At least for the gradient endpoint devices, our observations showed that the M.I.C. Evaluator strips for the anaerobic agents performed equivalently to the Etest predicate device. Quality control results were all within range, and essential and categorical agreements were within what would be considered excellent parameters. The categorical errors were a few additional minor errors for Etest for Bacteroides fragilis and amoxicillin-clavulanate.
Observations for the fastidious species tested showed that categorical agreements of M.I.C. Evaluator strips and Etest were essentially equivalent and were highly comparable to the various reference methods used for each group of organisms. Lower essential agreements (at plus or minus one doubling dilution) were observed, which were found to be much higher at plus or minus two doubling dilutions. Strains of these species have very low MICs for both quality control and clinical isolates, with some being as low as 0.002 mg/liter. Therefore, a 2-fold difference (e.g., 0.004 to 0.012 mg/liter) has no effect on categorical differences and may be only a reading issue with some strains. Such differences at these low MICs are not considered significant.
The observation of no very major errors, either between M.I.C. Evaluator and Etest strips or between these gradient endpoint methods and the reference methods, indicates that the gradient endpoint methods can be used for the antimicrobial susceptibility testing of this varied group of fastidious bacterial species.
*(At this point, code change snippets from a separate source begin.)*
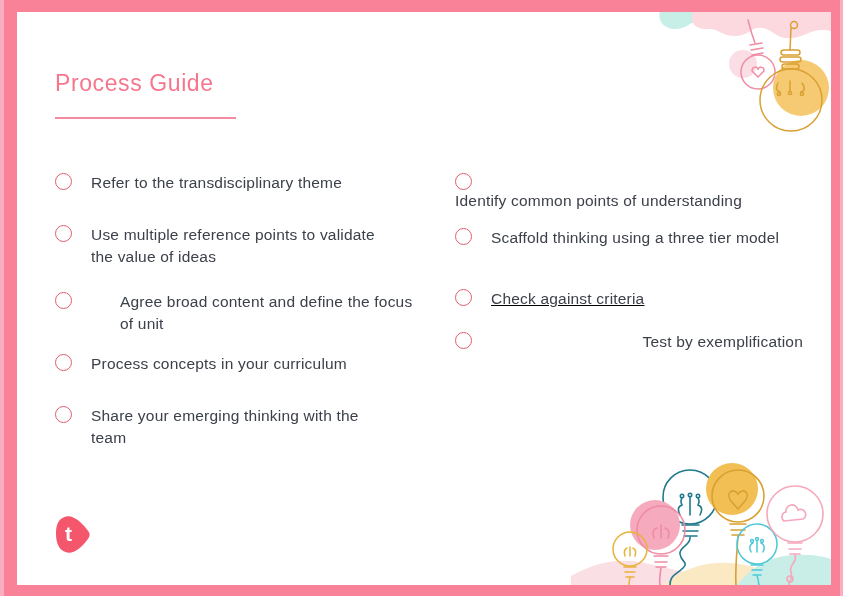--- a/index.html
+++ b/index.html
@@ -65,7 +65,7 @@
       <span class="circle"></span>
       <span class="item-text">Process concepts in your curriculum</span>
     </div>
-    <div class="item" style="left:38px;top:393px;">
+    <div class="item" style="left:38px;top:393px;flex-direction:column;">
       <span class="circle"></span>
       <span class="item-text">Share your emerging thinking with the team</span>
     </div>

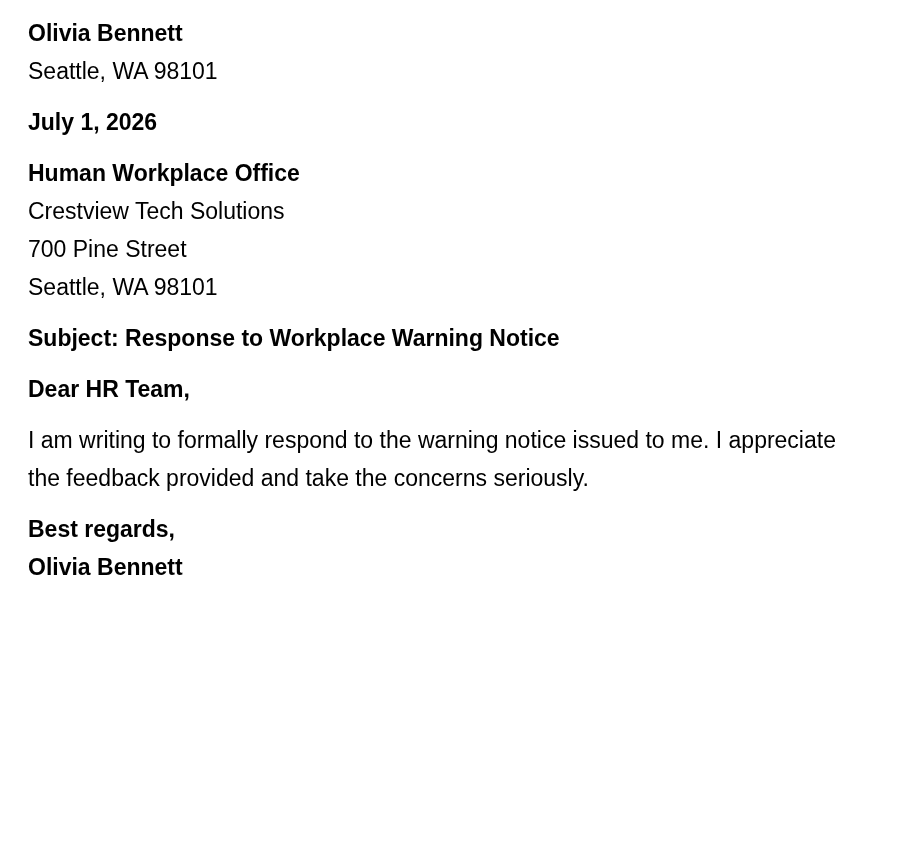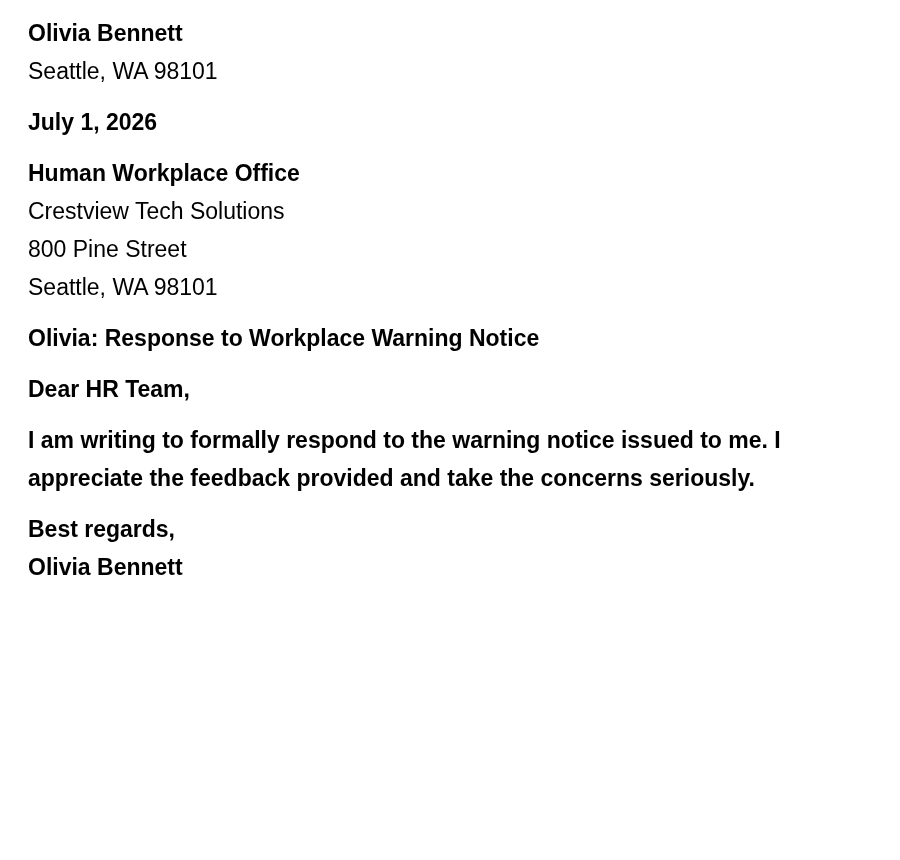--- a/index.html
+++ b/index.html
@@ -65,7 +65,7 @@
   <div class="block">
     <div class="line bold">Human Workplace Office</div>
     <div class="line">Crestview Tech Solutions</div>
-    <div class="line">800 Pine Street</div>
+    <div class="line">700 Pine Street</div>
     <div class="line">Seattle, WA 98101</div>
   </div>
The equivalence of the M.I.C. Evaluator strips and Etest method in this study suggests that both methods can be used to provide reproducible and accurate MICs for the reporting of anaerobic and fastidious bacterial susceptibilities. Further studies on other agents being developed for the M.I.C. Evaluator strips will permit an expansion of the capabilities of this test for the routine antimicrobial susceptibility testing of these microorganisms. The M.I.C. Evaluator strips are also available in single test pouches, which will increase the capability for their use in smaller clinical laboratories that have a need for on-site susceptibility testing.
ACKNOWLEDGMENT
This study was supported by an unrestricted grant in aid from Thermo Fisher Scientific, Basingstoke, United Kingdom.